Here is an example of one of those proto files:
As you can see they have a C/Java style and more importantly, are strictly typed. The numbers that are assigned to these variables are ids for the system itself. Please note that these files are allowed to have a bit of logic in them making them very flexible. You can look at them as value objects.
Once you have created the Proto file, the real magic happens. Now you are able to generate the connection between the systems. I say generate because it is exactly like that. GRPC can now automatically generate an SDK that you can import into your client and server. This SDK uses the mapping to act as regular methods call in your current codebase.

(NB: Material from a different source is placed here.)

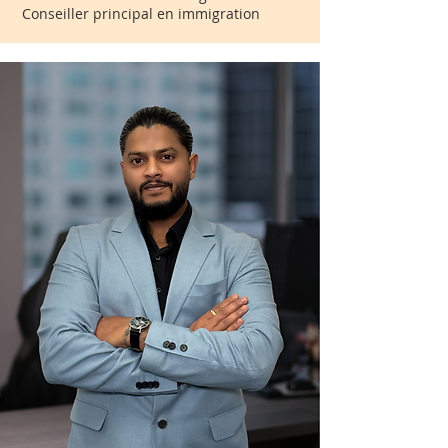
Conseiller principal en immigration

You can find some examples of generated code on the GRPC github
Why would I want proto buffers over something like JSON?
We now know on a high level how GRPC works, but we still haven’t talked about how the data is actually transmitted. The downside here is that unless you dive really deep, this will all be a bit black box-ish.
Protobuffers aren’t really designed to be human-readable, they are compressed binaries. I know this might be a huge turn-off, but it does have its advantages. These come mainly in the form of its small footprint and speed.
Yogesh Shinde posted an article on Dzone on the comparison between JSON and proto buffers that suggested that the latter are almost double as fast.
And what are the big downsides?
Everything comes at a price, and GRPC is no exception. The biggest downside is obviously the black box connections. They are hard to debug and you’re not ever really sure about what’s transmitted.
The generated code is also a bit of a double-edged sword. Lots of people have had some bad experiences with generated code (for good reasons). But to be honest, I feel that in this case, it’s not that bad. The generated code is mostly value like objects that sometimes are little more than getters and setters and it does allow you to generate SDK’s in loads of different languages with a single click, so that is a decision you have to make for yourself.
I also found the set up a bit hard. In the case of PHP, they suggest you install using PECL what is not really ideal (There is a composer option as well). You also need to run a Node server so that might not jive all that well with your current setup.
This might all seem a bit daunting to set up if you only have 1 or 2 microservices in your domain. But if your product is a collection of different microservices, you might save some time and performance with this technology. Especially if there are a few different programming languages mixed in.
But be sure to create a pilot project before you take the plunge.